REQUIREMENT:
Write the next part of the essay about the paper shredder and past regrets, continuing it after its final paragraph.

───── TEXT PASSAGE

Shredding My Past Regrets

I bought a paper shredder and I love it. You should see this thing work. It is wonderful how it shreds our junk mail into tiny indistinguishable pieces of confetti so small they can never be pieced together. It is remarkably efficient, mostly quiet and it can destroy up to 10 pages of paper at once. The manufacturer promises I will no longer have to open the mountain of junk mail I receive in order to dispose of it. I am thrilled with this machine. It is so fascinating how it gets rid of the past and present so easily. Am I done with a project? Shred it. Paid the bills and have all that trash left over? Shred it. Expired credit cards, no problem shred it. I have tried to find something that it struggles with and so far, it has a perfect track record of shredding everything I have slid into its grasp.

Shredding more than paper

I need something like this to shred some of those feelings and failings that I have accumulated over the years. My therapist says I need to find ways to dwell in the here and now and forward. But just the same, I tell her that I have so many past shortcomings, and even some success I need to dispose of that makes it difficult to move on down the road.

Regrets, failings and shortcomings seem to be part of living. At age 61, I have many regrets, but that is the privilege of age. I think 10-year-old Rick surely had far less baggage than the 61-year-old version. Thus proving in my case (I think most people agree with this) that regrets grow along with age.

──────────
───── THE DATA

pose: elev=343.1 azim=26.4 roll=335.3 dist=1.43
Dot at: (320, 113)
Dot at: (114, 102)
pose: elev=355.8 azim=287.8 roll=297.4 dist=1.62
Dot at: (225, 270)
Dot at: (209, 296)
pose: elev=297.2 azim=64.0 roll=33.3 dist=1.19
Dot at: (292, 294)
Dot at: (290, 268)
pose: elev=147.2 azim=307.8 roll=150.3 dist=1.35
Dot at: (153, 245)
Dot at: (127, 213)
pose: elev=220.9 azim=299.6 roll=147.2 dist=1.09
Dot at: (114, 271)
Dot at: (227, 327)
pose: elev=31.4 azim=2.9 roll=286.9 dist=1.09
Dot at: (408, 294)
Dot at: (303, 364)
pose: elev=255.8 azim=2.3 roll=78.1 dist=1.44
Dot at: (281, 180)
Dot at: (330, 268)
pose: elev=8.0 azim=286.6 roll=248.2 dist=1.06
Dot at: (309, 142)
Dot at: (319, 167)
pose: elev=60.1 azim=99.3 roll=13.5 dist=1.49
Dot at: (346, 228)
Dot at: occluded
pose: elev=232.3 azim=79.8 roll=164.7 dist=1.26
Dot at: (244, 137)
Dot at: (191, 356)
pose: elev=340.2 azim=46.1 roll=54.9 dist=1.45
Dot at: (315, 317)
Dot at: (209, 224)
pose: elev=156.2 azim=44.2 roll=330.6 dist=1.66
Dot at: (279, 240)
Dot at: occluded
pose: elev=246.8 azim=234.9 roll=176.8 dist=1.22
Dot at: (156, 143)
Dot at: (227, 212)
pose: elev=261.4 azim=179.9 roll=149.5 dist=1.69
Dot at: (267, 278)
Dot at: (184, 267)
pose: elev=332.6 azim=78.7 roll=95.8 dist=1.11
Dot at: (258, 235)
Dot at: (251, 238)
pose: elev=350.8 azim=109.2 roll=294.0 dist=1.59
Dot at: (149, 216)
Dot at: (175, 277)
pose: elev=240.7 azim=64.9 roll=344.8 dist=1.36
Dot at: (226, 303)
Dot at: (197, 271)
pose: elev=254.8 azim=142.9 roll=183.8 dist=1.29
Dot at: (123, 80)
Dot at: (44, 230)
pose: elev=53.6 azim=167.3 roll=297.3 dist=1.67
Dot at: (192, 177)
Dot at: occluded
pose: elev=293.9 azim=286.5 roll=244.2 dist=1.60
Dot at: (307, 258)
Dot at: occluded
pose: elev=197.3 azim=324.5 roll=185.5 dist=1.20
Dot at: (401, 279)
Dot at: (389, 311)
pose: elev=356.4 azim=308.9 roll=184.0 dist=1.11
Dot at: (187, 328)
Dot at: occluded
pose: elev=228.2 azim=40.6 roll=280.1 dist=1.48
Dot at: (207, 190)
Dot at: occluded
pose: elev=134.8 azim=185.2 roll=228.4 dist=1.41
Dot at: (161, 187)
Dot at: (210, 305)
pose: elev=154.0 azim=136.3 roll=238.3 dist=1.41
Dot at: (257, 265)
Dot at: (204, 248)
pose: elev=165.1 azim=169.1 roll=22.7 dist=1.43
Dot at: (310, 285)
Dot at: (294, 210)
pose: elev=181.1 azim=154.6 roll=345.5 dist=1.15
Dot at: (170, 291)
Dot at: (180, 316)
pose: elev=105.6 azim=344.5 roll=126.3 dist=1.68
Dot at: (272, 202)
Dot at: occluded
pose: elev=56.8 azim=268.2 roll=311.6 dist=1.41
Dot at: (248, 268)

──────────

ANSWER TO THE EXERCISE:
My therapist suggests one way to move on is to use a device like my new paper shredder to systematically and symbolically place pieces of paper in that carry the name of some of the old stuff that no longer serves me. Her symbolic shredding of the past may be just what I need to go forward. But then I wonder, what if the good stuff gets caught in the shredder as well? Or suppose I shred prior thoughts, feeling and emotions and then I still have them? Does that make them ghost memories/emotions? Will I be haunted by terrible ghost emotions? Can I even shred ghost emotions? If I did and they still showed up would that be a haunting. I can see someone tell about me as I pass along the street. Oh yes there goes Rick, he shredded the old stuff in his life that was holding him back and now is haunted by that stuff and they are even angrier because he tried to get rid of them.

The emotional toll of RA

I know that is all a little bit of silliness. But what is not silly is the very real emotional toll that RD takes on those of us who struggle with the condition. A search of literature revealed this statement in a Meta study published in 2018 “Psychiatric comorbidities, such as depression and anxiety, are very common in persons with rheumatoid arthritis (RA)”1. “Depression is highly prevalent in RA and associated with poorer RA outcomes. This suggests that optimal care of RA patients may include the detection and management of depression.”2 With such a prevalence of depression it is important that we actively seek out our own ways of battling this monster.

I have yet to put my cares of past regrets in the paper shredder. But I might soon. After all, what do I have to lose? Oh, I know the price of paper is high, but really, I can likely afford a case or two, or one hundred.